JWP ZACK, INC., Appellant-Defendant, v. HOOSIER ENERGY RURAL ELECTRIC COOPERATIVE, INC., Appellee-Plaintiff.
JWP Zack, Inc. (“Zack”) appeals the trial court's denial of its motion for partial summary judgment and its motion to compel the production of certain evidence. Zack raises two issues which we restate as:
(1) is there a genuine issue of material fact as to whether the limitation of liability clause contained in a 1990 agreement (“Mother Agreement”) limits any liability Zack might have to Hoosier Energy Rural Electric Cooperative, Inc. (“Hoosier”) for the loss that is the basis of this lawsuit; and,
(2) did the inadvertent disclosure of documents privileged as attorney-client communications during discovery waive Hoosier's right to invoke thereafter the privilege as to those documents.
This case arises from a 1992 fire which occurred at Hoosier's Merom Generating Station (“Station”). At the time of the fire, Zack was performing work, pursuant to a contract, at the Station for Hoosier. Hoosier sued Zack claiming that Zack's negligence caused the fire and resultant damages to the Station. Zack denied liability and further claimed that any liability it might have was limited by the Mother Agreement.1
The first issue is whether there is a genuine issue of material fact as to whether the limitation of liability clause contained in the Mother Agreement applies to Hoosier's loss. Zack claims that the Mother Agreement is the contract that establishes the basic relationship between the parties and that its limitation of liability clause limits any liability Zack may have to Hoosier. To the contrary, Hoosier contends that the Mother Agreement was not in effect at the time of the fire and that the relationship between the parties is governed by an agreement entered into in 1992 (“1992 Agreement”) which contains no limitation of Zack's liability.
The trial court denied Zack's motion for partial summary judgment refusing to hold that Zack's liability was limited by the Mother Agreement. The trial court found that there was no dispute as to the material facts; however, it held:
“Both parties ․ throughout their motions and briefs, ask the Court to draw inferences and subjective conclusions from these facts which the law of this State prohibits at this stage of the proceedings. Therefore, both Motions for Partial Summary Judgment are denied.”
Record, pp. 1240. Hoosier does not appeal the denial of its motion for partial summary judgment.
Summary judgment is appropriate only when there is no genuine issue of material fact and the moving party is entitled to judgment as a matter of law. Ind. Trial Rule 56(C). The moving party has the initial burden to make a prima facie showing of these requirements. Shumate v. Lycan, 675 N.E.2d 749, 752 (Ind.Ct.App.1997), trans. denied, 683 N.E.2d 595. Once the movant has made such a showing, the opponent must respond by setting forth specific facts showing a genuine issue for trial; the opponent may not simply rest on the allegations of the pleadings. Stephenson v. Ledbetter, 596 N.E.2d 1369, 1371 (Ind.1992). On appeal, we are bound by the same standard as the trial court and may consider only those matters which were designated at the summary judgment stage of the proceedings. Shumate, 675 N.E.2d at 752. We do not weigh evidence, but will consider the facts in the light most favorable to the nonmoving party. Reed v. Luzny, 627 N.E.2d 1362, 1363 (Ind.Ct.App.1994), reh'g denied, trans. denied. Although the facts may be undisputed, summary judgment is inappropriate where “there are conflicting inferences which may be drawn from undisputed facts.” National City Bank, Indiana v. Shortridge, 689 N.E.2d 1248, 1251 (Ind.1997), opinion supplemented by, 691 N.E.2d 1210.

===

Continue the court opinion in the Zack–Hoosier fire case, starting after its final sentence.

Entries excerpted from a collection
===

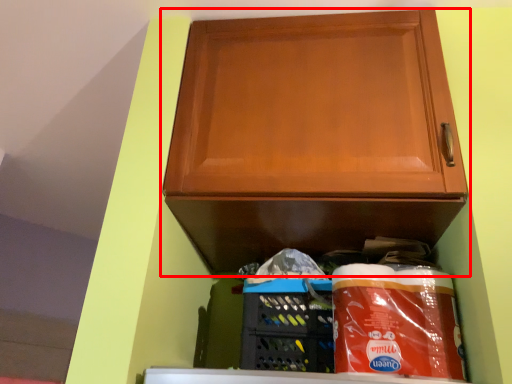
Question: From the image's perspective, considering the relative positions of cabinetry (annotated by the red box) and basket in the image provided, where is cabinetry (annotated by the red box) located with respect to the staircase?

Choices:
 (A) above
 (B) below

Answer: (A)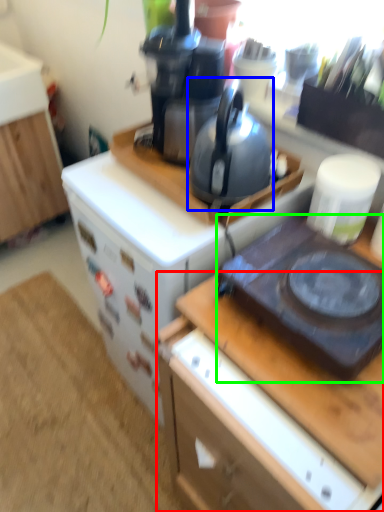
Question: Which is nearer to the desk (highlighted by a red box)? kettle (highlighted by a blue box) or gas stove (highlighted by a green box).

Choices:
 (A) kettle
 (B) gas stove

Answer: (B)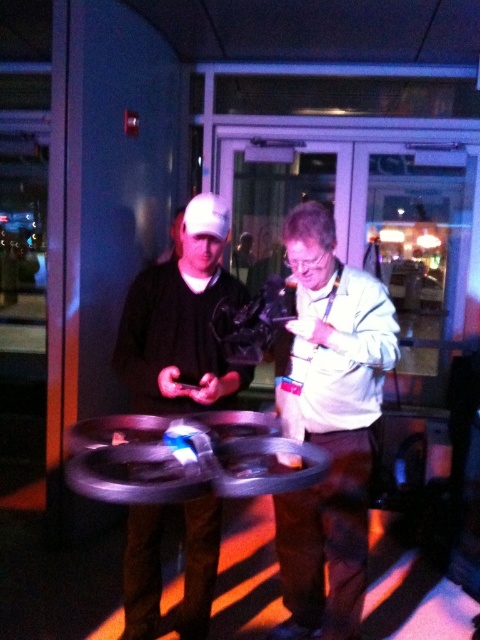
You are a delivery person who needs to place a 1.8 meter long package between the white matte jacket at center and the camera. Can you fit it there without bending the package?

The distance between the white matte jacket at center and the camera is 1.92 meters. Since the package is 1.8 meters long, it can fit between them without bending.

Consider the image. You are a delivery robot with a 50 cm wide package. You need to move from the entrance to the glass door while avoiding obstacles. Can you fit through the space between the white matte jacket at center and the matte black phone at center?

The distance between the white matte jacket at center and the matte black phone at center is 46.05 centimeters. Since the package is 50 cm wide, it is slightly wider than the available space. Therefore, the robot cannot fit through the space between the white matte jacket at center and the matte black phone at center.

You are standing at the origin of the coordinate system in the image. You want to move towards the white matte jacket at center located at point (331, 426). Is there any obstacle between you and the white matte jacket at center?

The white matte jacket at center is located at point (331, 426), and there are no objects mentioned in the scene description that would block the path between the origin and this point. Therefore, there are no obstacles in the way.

===

**Task answer**:
The record contains five agreements for the provision of maintenance and repair work at Hoosier's Station. Hoosier is designated as the “owner” in all five. In two of them, the “contractor” is designated as Westerfield Company, Inc. The first of these two agreements was executed as of February 1, 1988, and provided that the contractor would provide repair and maintenance at the Station as separately authorized by owner's purchase orders. It contained a clause that limited the contractor's liability to “in no case exceed the contract price.” Record, pp. 591-592. The term of the agreement was from January 1, 1988 through December 31, 1988, unless either party terminated on thirty days notice. The second agreement, in which the contractor was designated as Westerfield Company, Inc., was executed as of March 1, 1990 (“Mother Agreement”). The Mother Agreement also provided that the contractor would perform maintenance and repairs as requested by the owner by the issuance of owner's purchase orders. It also contained a limitation of liability clause, which again provided that the contractor's liability should “in no case exceed the contract price.” Record, p. 637. The parties dispute the meaning of this clause and differ as to whether the clause refers to the sum total of all work orders issued under the agreement, or whether the contract price refers to the amount of a particular work order. The Mother Agreement also provided for the provision of maintenance and repair for the calendar years 1990 and 1991 with an owner's “option to renew for an additional two years.” Record, p. 633.
In a Hoosier interoffice memo dated January 8, 1988, from D.D. Winter to V.E. Peterson, Winter reported that during the fall of 1987, Hoosier had solicited bids from a number of contractors regarding maintenance at Merom. He wrote, “Attached is our evaluation which has Westerfield Company, Inc., a subsidiary of Zack Company, as the lowest evaluated bidder.” Record, p. 576. He concluded, “Thus, we are recommending that Zack Company be awarded this contract for 1988.” Record, p. 576. On January 11, 1988, the Hoosier Board of Directors adopted a resolution that, “This corporation enter into an agreement with Westerfield Company, Inc., ․ to perform such maintenance and repair services at Merom Generating Station as this corporation shall from time to time designate during the calendar year of 1988.” In a Hoosier purchase order dated March 15, 1988, addressed to Zack Company, reference was made, “As per Hoosier Energy contract number 1278 signed by the Zack Company, Feb. 1, 1988.” Record, p. 615. The record indicates that contract number 1278 is a number by which Hoosier referred to the agreement with Westerfield dated as of the 1st day of February, 1988.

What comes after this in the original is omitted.